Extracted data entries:
*****

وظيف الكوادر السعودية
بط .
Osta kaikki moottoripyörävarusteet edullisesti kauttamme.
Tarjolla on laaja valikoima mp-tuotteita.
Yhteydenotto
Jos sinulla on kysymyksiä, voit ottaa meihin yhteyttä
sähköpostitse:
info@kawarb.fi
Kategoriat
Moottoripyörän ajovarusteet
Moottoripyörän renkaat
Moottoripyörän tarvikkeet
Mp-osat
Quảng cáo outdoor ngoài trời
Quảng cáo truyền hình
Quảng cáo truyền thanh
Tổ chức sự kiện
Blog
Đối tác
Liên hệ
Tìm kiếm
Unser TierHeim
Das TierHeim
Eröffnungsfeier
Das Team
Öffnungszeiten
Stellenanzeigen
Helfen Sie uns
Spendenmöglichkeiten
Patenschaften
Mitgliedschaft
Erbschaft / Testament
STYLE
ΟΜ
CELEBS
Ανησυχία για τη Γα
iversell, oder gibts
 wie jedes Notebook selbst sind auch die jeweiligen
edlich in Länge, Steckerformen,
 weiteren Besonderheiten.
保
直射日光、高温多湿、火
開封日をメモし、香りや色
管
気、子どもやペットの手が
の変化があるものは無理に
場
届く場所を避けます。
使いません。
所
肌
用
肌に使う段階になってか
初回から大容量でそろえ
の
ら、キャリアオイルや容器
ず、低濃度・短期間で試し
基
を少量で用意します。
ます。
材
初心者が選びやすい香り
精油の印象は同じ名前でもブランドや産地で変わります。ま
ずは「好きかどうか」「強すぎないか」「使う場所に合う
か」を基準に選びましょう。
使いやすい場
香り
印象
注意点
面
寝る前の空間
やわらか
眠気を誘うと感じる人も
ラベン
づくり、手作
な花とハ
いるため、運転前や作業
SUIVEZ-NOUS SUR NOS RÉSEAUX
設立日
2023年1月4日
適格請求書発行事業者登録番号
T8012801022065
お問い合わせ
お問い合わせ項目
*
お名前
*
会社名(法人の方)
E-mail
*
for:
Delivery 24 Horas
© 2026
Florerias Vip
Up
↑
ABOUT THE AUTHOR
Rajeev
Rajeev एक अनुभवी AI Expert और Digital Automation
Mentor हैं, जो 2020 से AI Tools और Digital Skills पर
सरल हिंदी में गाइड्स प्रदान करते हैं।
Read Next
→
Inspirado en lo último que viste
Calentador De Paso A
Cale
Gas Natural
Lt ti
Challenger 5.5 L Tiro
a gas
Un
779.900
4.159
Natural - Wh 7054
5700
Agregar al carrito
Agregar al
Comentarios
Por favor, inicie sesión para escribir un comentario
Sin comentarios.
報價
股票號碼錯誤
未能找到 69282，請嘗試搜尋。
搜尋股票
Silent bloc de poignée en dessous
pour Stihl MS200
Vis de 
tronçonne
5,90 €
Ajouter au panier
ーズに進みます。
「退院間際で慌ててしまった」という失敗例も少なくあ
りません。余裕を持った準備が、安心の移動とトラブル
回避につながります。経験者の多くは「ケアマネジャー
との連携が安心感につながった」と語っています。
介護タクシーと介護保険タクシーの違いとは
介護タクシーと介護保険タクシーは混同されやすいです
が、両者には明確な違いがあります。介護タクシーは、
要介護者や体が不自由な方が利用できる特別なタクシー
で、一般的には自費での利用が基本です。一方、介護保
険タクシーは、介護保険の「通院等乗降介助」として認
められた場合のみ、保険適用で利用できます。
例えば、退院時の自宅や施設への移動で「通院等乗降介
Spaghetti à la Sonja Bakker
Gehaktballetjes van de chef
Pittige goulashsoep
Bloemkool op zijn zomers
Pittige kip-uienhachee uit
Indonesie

*****

Transcribe the data above verbatim.

وظيف الكوادر السعودية
بط .
Osta kaikki moottoripyörävarusteet edullisesti kauttamme.
Tarjolla on laaja valikoima mp-tuotteita.
Yhteydenotto
Jos sinulla on kysymyksiä, voit ottaa meihin yhteyttä
sähköpostitse:
info@kawarb.fi
Kategoriat
Moottoripyörän ajovarusteet
Moottoripyörän renkaat
Moottoripyörän tarvikkeet
Mp-osat
Quảng cáo outdoor ngoài trời
Quảng cáo truyền hình
Quảng cáo truyền thanh
Tổ chức sự kiện
Blog
Đối tác
Liên hệ
Tìm kiếm
Unser TierHeim
Das TierHeim
Eröffnungsfeier
Das Team
Öffnungszeiten
Stellenanzeigen
Helfen Sie uns
Spendenmöglichkeiten
Patenschaften
Mitgliedschaft
Erbschaft / Testament
STYLE
ΟΜ
CELEBS
Ανησυχία για τη Γα
iversell, oder gibts
 wie jedes Notebook selbst sind auch die jeweiligen
edlich in Länge, Steckerformen,
 weiteren Besonderheiten.
保
直射日光、高温多湿、火
開封日をメモし、香りや色
管
気、子どもやペットの手が
の変化があるものは無理に
場
届く場所を避けます。
使いません。
所
肌
用
肌に使う段階になってか
初回から大容量でそろえ
の
ら、キャリアオイルや容器
ず、低濃度・短期間で試し
基
を少量で用意します。
ます。
材
初心者が選びやすい香り
精油の印象は同じ名前でもブランドや産地で変わります。ま
ずは「好きかどうか」「強すぎないか」「使う場所に合う
か」を基準に選びましょう。
使いやすい場
香り
印象
注意点
面
寝る前の空間
やわらか
眠気を誘うと感じる人も
ラベン
づくり、手作
な花とハ
いるため、運転前や作業
SUIVEZ-NOUS SUR NOS RÉSEAUX
設立日
2023年1月4日
適格請求書発行事業者登録番号
T8012801022065
お問い合わせ
お問い合わせ項目
*
お名前
*
会社名(法人の方)
E-mail
*
for:
Delivery 24 Horas
© 2026
Florerias Vip
Up
↑
ABOUT THE AUTHOR
Rajeev
Rajeev एक अनुभवी AI Expert और Digital Automation
Mentor हैं, जो 2020 से AI Tools और Digital Skills पर
सरल हिंदी में गाइड्स प्रदान करते हैं।
Read Next
→
Inspirado en lo último que viste
Calentador De Paso A
Cale
Gas Natural
Lt ti
Challenger 5.5 L Tiro
a gas
Un
779.900
4.159
Natural - Wh 7054
5700
Agregar al carrito
Agregar al
Comentarios
Por favor, inicie sesión para escribir un comentario
Sin comentarios.
報價
股票號碼錯誤
未能找到 69282，請嘗試搜尋。
搜尋股票
Silent bloc de poignée en dessous
pour Stihl MS200
Vis de 
tronçonne
5,90 €
Ajouter au panier
ーズに進みます。
「退院間際で慌ててしまった」という失敗例も少なくあ
りません。余裕を持った準備が、安心の移動とトラブル
回避につながります。経験者の多くは「ケアマネジャー
との連携が安心感につながった」と語っています。
介護タクシーと介護保険タクシーの違いとは
介護タクシーと介護保険タクシーは混同されやすいです
が、両者には明確な違いがあります。介護タクシーは、
要介護者や体が不自由な方が利用できる特別なタクシー
で、一般的には自費での利用が基本です。一方、介護保
険タクシーは、介護保険の「通院等乗降介助」として認
められた場合のみ、保険適用で利用できます。
例えば、退院時の自宅や施設への移動で「通院等乗降介
Spaghetti à la Sonja Bakker
Gehaktballetjes van de chef
Pittige goulashsoep
Bloemkool op zijn zomers
Pittige kip-uienhachee uit
Indonesie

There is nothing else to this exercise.